» **Task to complete**:
Write the listing out again word for word. Pictures do not belong in the copy.

» **Data for processing**:

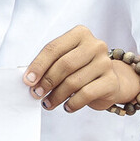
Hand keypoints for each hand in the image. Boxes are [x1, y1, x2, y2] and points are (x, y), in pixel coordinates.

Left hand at [23, 26, 139, 112]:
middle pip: (64, 64)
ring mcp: (105, 63)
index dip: (38, 65)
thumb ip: (49, 65)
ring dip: (56, 95)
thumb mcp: (65, 60)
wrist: (110, 81)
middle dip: (47, 81)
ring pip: (74, 81)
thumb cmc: (81, 68)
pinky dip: (73, 103)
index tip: (28, 80)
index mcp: (80, 34)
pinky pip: (86, 94)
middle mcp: (95, 45)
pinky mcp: (111, 81)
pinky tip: (66, 107)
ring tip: (48, 103)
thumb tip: (30, 80)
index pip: (54, 48)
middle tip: (36, 94)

» **Response**:
Hand keypoints for each hand in the image. Boxes are [x1, y1, x2, y2] and points are (x, y), in pixel coordinates.

Left hand at [23, 26, 139, 112]:
middle pip: (64, 64)
ring mcp: (105, 63)
index dip: (38, 65)
thumb ip: (49, 65)
ring dip: (56, 95)
thumb mcp: (65, 60)
wrist: (110, 81)
middle dip: (47, 81)
ring pip: (74, 81)
thumb cmc: (81, 68)
pinky dip: (73, 103)
index tip: (28, 80)
index mcp: (80, 34)
pinky pip: (86, 94)
middle mcp: (95, 45)
pinky mcp: (111, 81)
pinky tip: (66, 107)
ring tip: (48, 103)
thumb tip: (30, 80)
index pip: (54, 48)
middle tip: (36, 94)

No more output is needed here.